Ajá, así que está viejo con 38 años. Pues depende de cómo se mire, depende para qué. A los 38 años Lionel Messi ya no tiene la explosión física de sus tiempos juveniles. Vaya novedad. El tiempo pasa para todos. Pero sostiene invicta la calidad. Y el hambre. Siempre fue distinto, lo sigue siendo. Lo habrán comprobado quienes pudieron ver el partido que Inter Miami le ganó 4-1 a Montreal como visitante.

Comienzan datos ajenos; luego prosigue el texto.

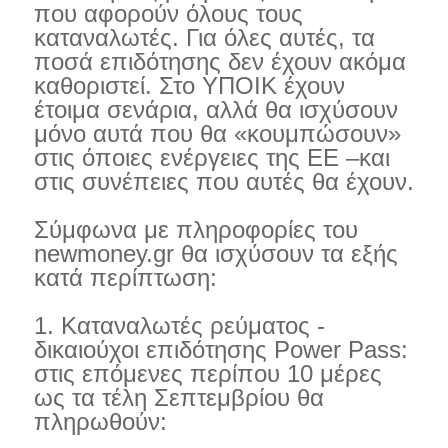
που αφορούν όλους τους
καταναλωτές. Για όλες αυτές, τα
ποσά επιδότησης δεν έχουν ακόμα
καθοριστεί. Στο ΥΠΟΙΚ έχουν
έτοιμα σενάρια, αλλά θα ισχύσουν
μόνο αυτά που θα «κουμπώσουν»
στις όποιες ενέργειες της ΕΕ –και
στις συνέπειες που αυτές θα έχουν.
Σύμφωνα με πληροφορίες του
newmoney.gr θα ισχύσουν τα εξής
κατά περίπτωση:
1. Καταναλωτές ρεύματος -
δικαιούχοι επιδότησης Power Pass:
στις επόμενες περίπου 10 μέρες
ως τα τέλη Σεπτεμβρίου θα
πληρωθούν: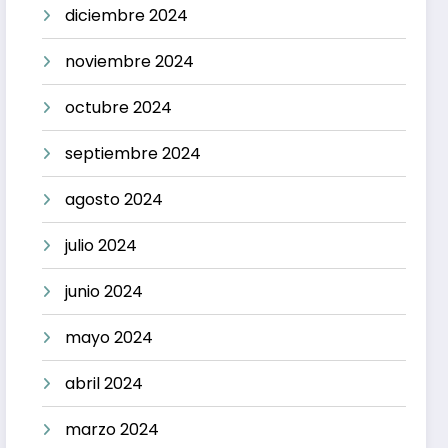
diciembre 2024
noviembre 2024
octubre 2024
septiembre 2024
agosto 2024
julio 2024
junio 2024
mayo 2024
abril 2024
marzo 2024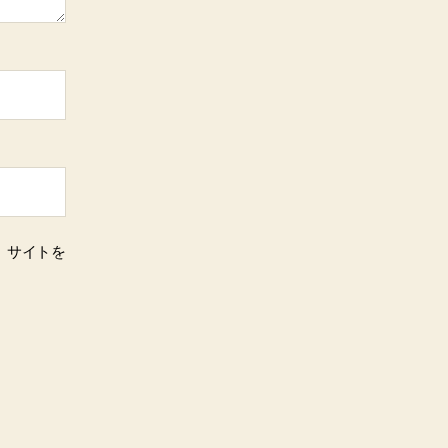
、サイトを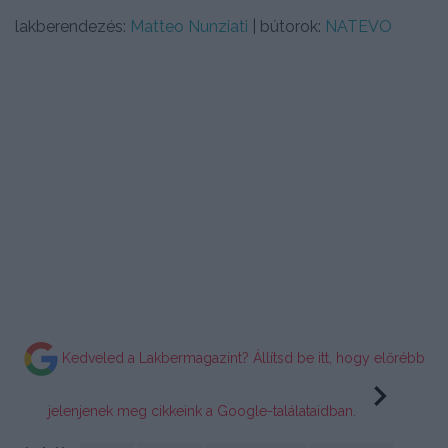
lakberendezés:
Matteo Nunziati
| bútorok:
NATEVO
Kedveled a Lakbermagazint? Állítsd be itt, hogy előrébb
jelenjenek meg cikkeink a Google-találataidban.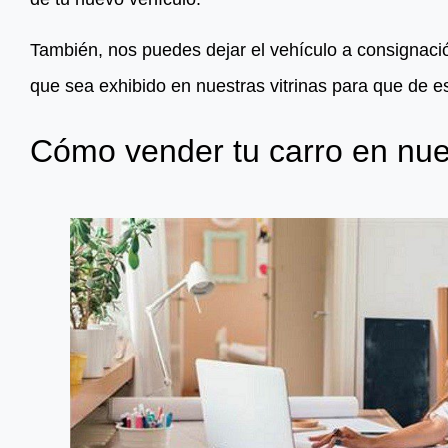
También, nos puedes dejar el vehículo a consignaci
que sea exhibido en nuestras vitrinas para que de 
Cómo vender tu carro en nue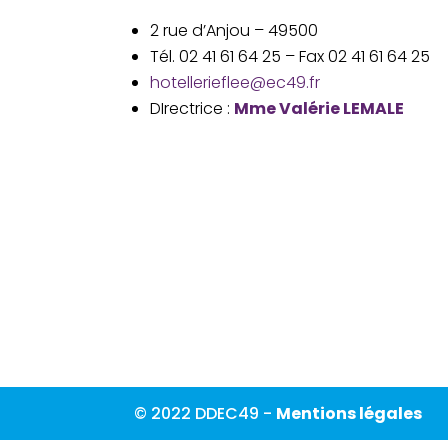
2 rue d’Anjou – 49500
Tél. 02 41 61 64 25 – Fax 02 41 61 64 25
hotellerieflee@ec49.fr
DIrectrice :
Mme Valérie LEMALE
© 2022 DDEC49 -
Mentions légales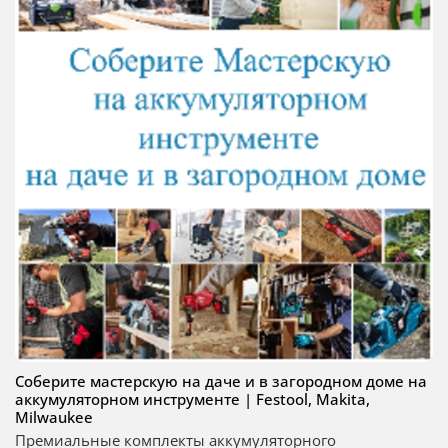
Соберите мастерскую на даче и в загородном доме на
аккумуляторном инструменте | Festool, Makita,
Milwaukee
Премиальные комплекты аккумуляторного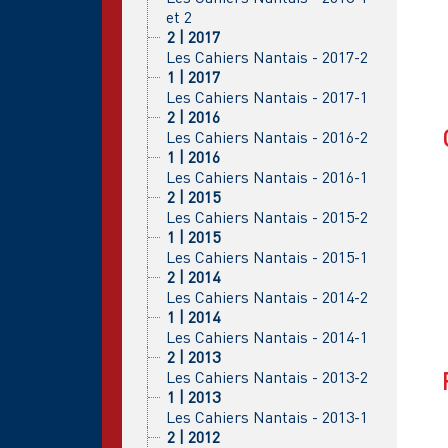
et 2
2 | 2017
Les Cahiers Nantais - 2017-2
1 | 2017
Les Cahiers Nantais - 2017-1
2 | 2016
Les Cahiers Nantais - 2016-2
1 | 2016
Les Cahiers Nantais - 2016-1
2 | 2015
Les Cahiers Nantais - 2015-2
1 | 2015
Les Cahiers Nantais - 2015-1
2 | 2014
Les Cahiers Nantais - 2014-2
1 | 2014
Les Cahiers Nantais - 2014-1
2 | 2013
Les Cahiers Nantais - 2013-2
1 | 2013
Les Cahiers Nantais - 2013-1
2 | 2012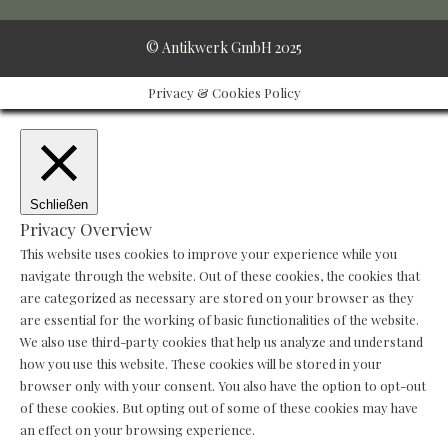
© Antikwerk GmbH 2025
Privacy & Cookies Policy
Schließen
Privacy Overview
This website uses cookies to improve your experience while you
navigate through the website. Out of these cookies, the cookies that
are categorized as necessary are stored on your browser as they
are essential for the working of basic functionalities of the website.
We also use third-party cookies that help us analyze and understand
how you use this website. These cookies will be stored in your
browser only with your consent. You also have the option to opt-out
of these cookies. But opting out of some of these cookies may have
an effect on your browsing experience.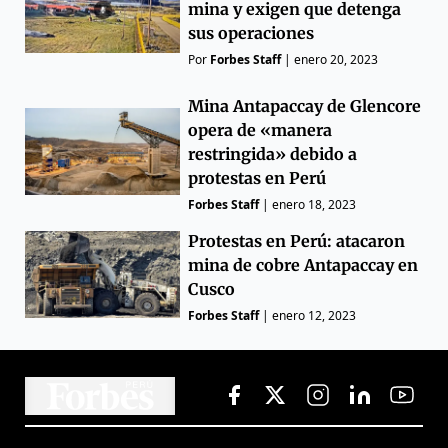
mina y exigen que detenga
sus operaciones
Por
Forbes Staff
|
enero 20, 2023
Mina Antapaccay de Glencore
opera de «manera
restringida» debido a
protestas en Perú
Forbes Staff
|
enero 18, 2023
Protestas en Perú: atacaron
mina de cobre Antapaccay en
Cusco
Forbes Staff
|
enero 12, 2023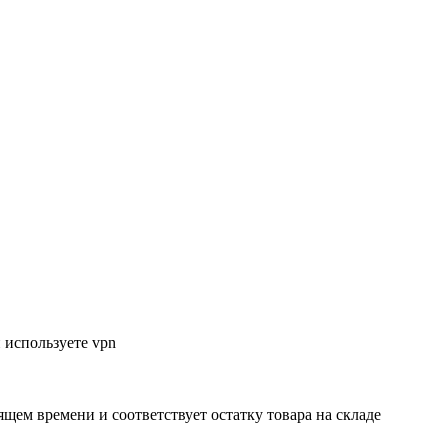
 используете vpn
ящем времени и соответствует остатку товара на складе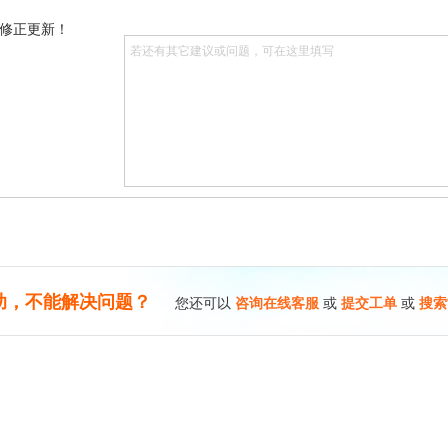
修正更新！
助，不能解决问题？
您还可以
咨询在线客服
或
提交工单
或
搜索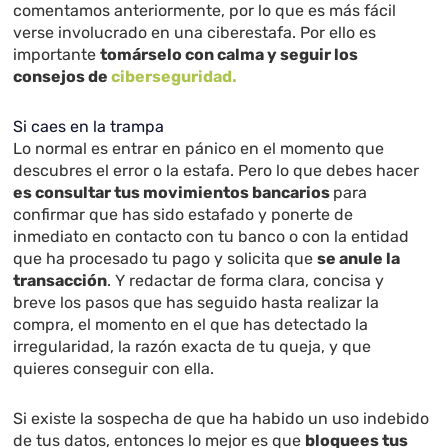
comentamos anteriormente, por lo que es más fácil
verse involucrado en una ciberestafa. Por ello es
importante
tomárselo con calma y seguir los
consejos de
ciberseguridad.
Si caes en la trampa
Lo normal es entrar en pánico en el momento que
descubres el error o la estafa. Pero lo que debes hacer
es consultar tus movimientos bancarios
para
confirmar que has sido estafado y ponerte de
inmediato en contacto con tu banco o con la entidad
que ha procesado tu pago y solicita que
se anule la
transacción
. Y redactar de forma clara, concisa y
breve los pasos que has seguido hasta realizar la
compra, el momento en el que has detectado la
irregularidad, la razón exacta de tu queja, y que
quieres conseguir con ella.
Si existe la sospecha de que ha habido un uso indebido
de tus datos, entonces lo mejor es que
bloquees tus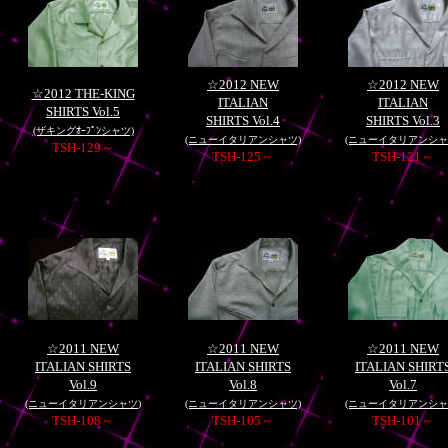
☆2012 NEW
☆2012 NEW
☆2012 THE-KING
ITALIAN
ITALIAN
SHIRTS Vol.5
SHIRTS Vol.4
SHIRTS Vol.3
(ザキングｵｰﾌﾟﾝシャツ)
(ニューイタリアンシャツ)
(ニューイタリアンシ
TSH-129～
TSH-125～
TSH-121～
☆2011 NEW
☆2011 NEW
☆2011 NEW
ITALIAN SHIRTS
ITALIAN SHIRTS
ITALIAN SHIRT
Vol.9
Vol.8
Vol.7
(ニューイタリアンシャツ
)
(ニューイタリアンシャツ)
(ニューイタリアンシャ
TSH-108～
TSH-105～
TSH-101～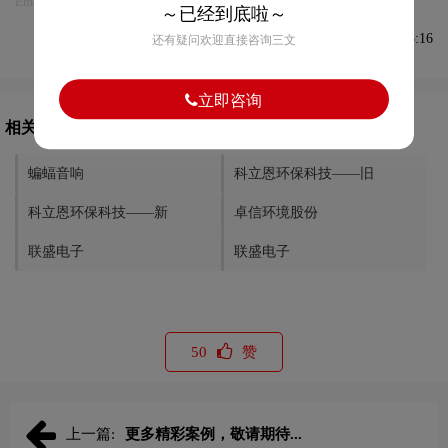
Email:75696531@qq.com，我们将第一时间安排删除。
～已经到底啦～
发布于2020-12-31 05:23:16
还有疑问欢迎直接咨询三文
立即咨询
相关文章推荐
蝙蝠音响
科立恩环保科技——旧
科立恩环保科技——新
卓信环境股份
联盛电子
联盛电子
50
赞
上一篇:
更多精彩案例，敬请期待...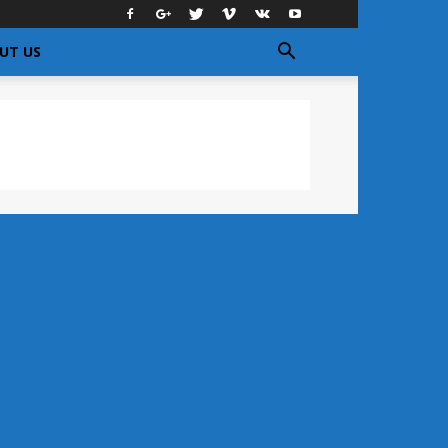
UT US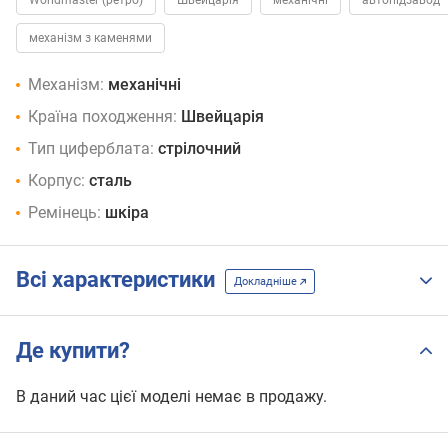
механізм з каменями
Механізм:
механічні
Країна походження:
Швейцарія
Тип циферблата:
стрілочний
Корпус:
сталь
Ремінець:
шкіра
Всі характеристики
Докладніше
Де купити?
В даний час цієї моделі немає в продажу.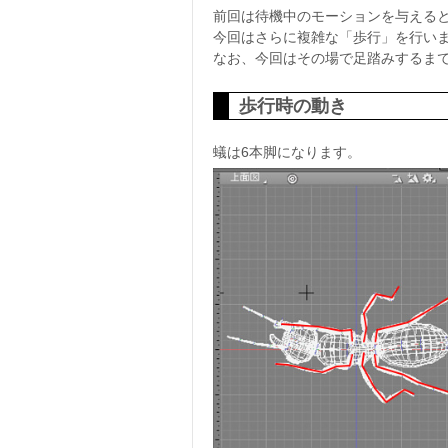
前回は待機中のモーションを与える
今回はさらに複雑な「歩行」を行い
なお、今回はその場で足踏みするま
歩行時の動き
蟻は6本脚になります。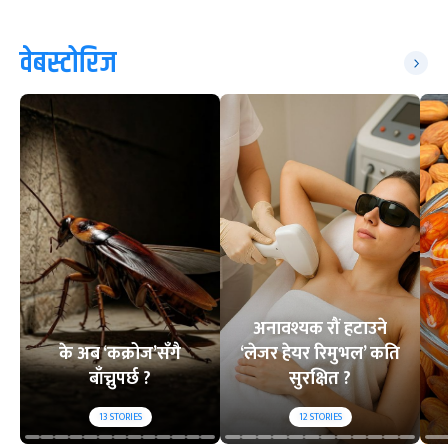
वेबस्टोरिज
अनावश्यक रौं हटाउने
के अब ‘कक्रोज’सँगै
‘लेजर हेयर रिमुभल’ कति
बाँच्नुपर्छ ?
सुरक्षित ?
13
STORIES
12
STORIES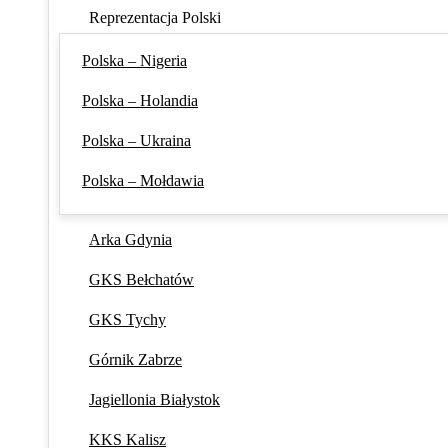
Reprezentacja Polski
Polska – Nigeria
Polska – Holandia
Polska – Ukraina
Polska – Mołdawia
Arka Gdynia
GKS Bełchatów
GKS Tychy
Górnik Zabrze
Jagiellonia Białystok
KKS Kalisz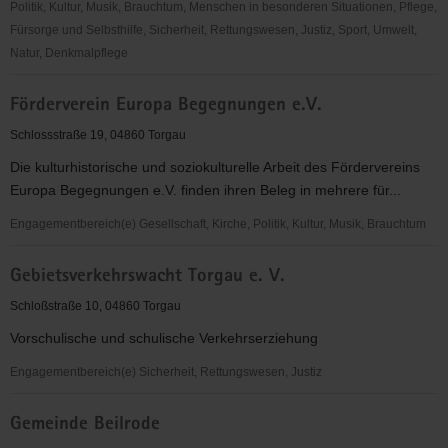
Politik, Kultur, Musik, Brauchtum, Menschen in besonderen Situationen, Pflege,
Fürsorge und Selbsthilfe, Sicherheit, Rettungswesen, Justiz, Sport, Umwelt,
Natur, Denkmalpflege
Förderverein
Förderverein Europa Begegnungen e.V.
der
Grundschule
Schlossstraße 19, 04860 Torgau
am
Die kulturhistorische und soziokulturelle Arbeit des Fördervereins
Rodelberg
Europa Begegnungen e.V. finden ihren Beleg in mehrere für...
Torgau
e.
Engagementbereich(e) Gesellschaft, Kirche, Politik, Kultur, Musik, Brauchtum
V.
Förderverein
Gebietsverkehrswacht Torgau e. V.
Europa
Begegnungen
Schloßstraße 10, 04860 Torgau
e.V.
Vorschulische und schulische Verkehrserziehung
Engagementbereich(e) Sicherheit, Rettungswesen, Justiz
Gebietsverkehrswacht
Gemeinde Beilrode
Torgau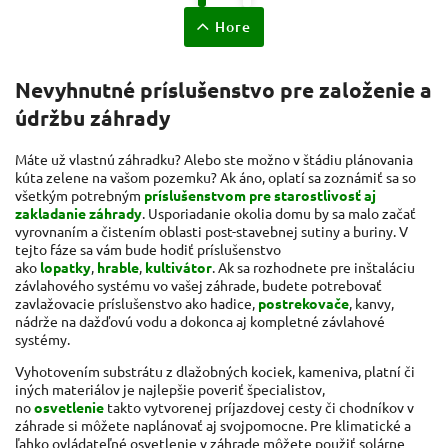
Hore
Nevyhnutné príslušenstvo pre založenie a
údržbu záhrady
Máte už vlastnú záhradku? Alebo ste možno v štádiu plánovania
kúta zelene na vašom pozemku? Ak áno, oplatí sa zoznámiť sa so
všetkým potrebným
príslušenstvom pre starostlivosť aj
zakladanie záhrady
. Usporiadanie okolia domu by sa malo začať
vyrovnaním a čistením oblasti post-stavebnej sutiny a buriny. V
tejto fáze sa vám bude hodiť príslušenstvo
ako
lopatky
,
hrable
,
kultivátor
. Ak sa rozhodnete pre inštaláciu
závlahového systému vo vašej záhrade, budete potrebovať
zavlažovacie príslušenstvo ako hadice,
postrekovače
, kanvy,
nádrže na dažďovú vodu a dokonca aj kompletné závlahové
systémy.
Vyhotovením substrátu z dlažobných kociek, kameniva, platní či
iných materiálov je najlepšie poveriť špecialistov,
no
osvetlenie
takto vytvorenej príjazdovej cesty či chodníkov v
záhrade si môžete naplánovať aj svojpomocne. Pre klimatické a
ľahko ovládateľné osvetlenie v záhrade môžete použiť solárne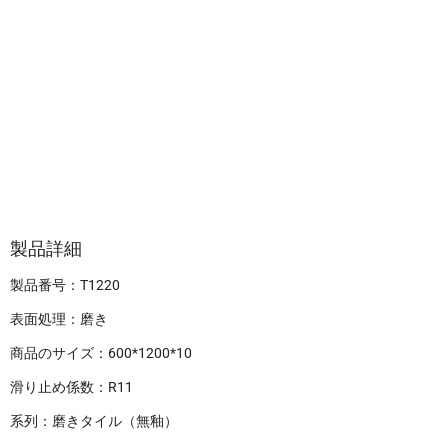
製品詳細
製品番号：T1220
表面処理：磨き
商品のサイズ：600*1200*10
滑り止め係数：R11
系列：磨きタイル（無釉）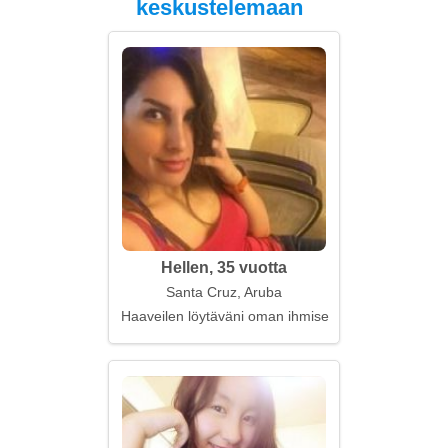
keskustelemaan
Hellen, 35 vuotta
Santa Cruz, Aruba
Haaveilen löytäväni oman ihmiseni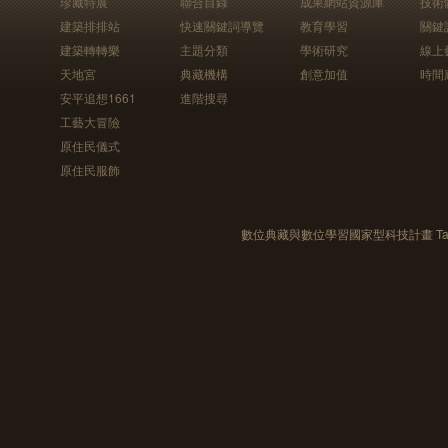
珍藏特展
聯合目錄
成果網站資源庫
技術
建築排排站
快速關鍵詞導覽
教育學習
關鍵
建築轉轉樂
主題分類
學術研究
線上
天地宮
典藏機構
創意加值
時間
安平追想1661
進階搜尋
工藝大冒險
原住民儀式
原住民服飾
數位典藏與數位學習國家型科技計畫 Taiwan e-Le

Es humano también y se mandó una macana nunca vista en sus casi 20 años jugando al máximo nivel de exigencia: equivocó un pase. Una rareza. Un pase que terminó en gol adversario. «¿Ah, sí?», se dijo. Y fue por la revancha. La tuvo.
Metió un doblete y dio una asistencia para redondear ese 4-1 en su regreso a la Major League Soccer luego de la travesía por el Mundial de Clubes. Y más allá de la asistencia, los goles. Los golazos. Como si se hubiera metido en el túnel tiempo, a los 38 años hizo un doblete de esos que hacía a los 28.
Encaró, aumentó la velocidad, pasó las dos veces entre cinco rivales y definió con la calidad que nunca moriría.
Así, llegó a 868 goles, con 756 en clubes y 112 en la Selección. Está lejos pero acerca a Cristiano Ronaldo, el otro gran mata redes, que suma 938, de los cuales 800 fueron sus clubes y 138 en la selección de Portugal. Entre CR7 y Leo hay 70 goles de diferencia. Y Messi es dos años más joven. La lucha continúa
¿Dónde? Cristiano seguirá en su club de Arabia Saudita pero Leo concluye su contrato con Inter Miami en diciembre y aunque David Beckham y los cubanos dueños del club tratarán de retenerlo aunque tengan que secuestrarlo, ronda el rumor de que Leo buscará una liga más competitiva. Incluso por cierta sugerencia, no oficializada, de Lionel Scaloni.
¿Por qué? Porque la MLS no le dará la competencia y exigencia que requiere un jugador cuyo objetivo es el Mundial 2026 para hacer su Last Dance albiceleste. Qué hará Messi es un misterio.
Desde la vuelta a algún club importante de Europa, pasando por la nueva tentación que llega desde Arabia Saudita, a jugar seis meses en Newell’s, como desean la todos los hinchas leprosos, algo así como hará Di María en su retorno a Rosario Central. Solo que Di María ya se despidió de la Scaloneta. Y el interrogante es si este fútbol desmadrado, desorganizado, fuerte, áspero de la Argentina realmente es un banco de pruebas para llegar a punto al Mundial.
Por lo pronto, con esas dos jugadas que hizo ante Montreal, Messi avisó que el fuego no se extinguió y que el pobre Mundial de Clubes obedece más al equipo donde juega que a sus intenciones. Como fuera, el Rey no ha muerto. Ni siquiera sufrió un resfrío.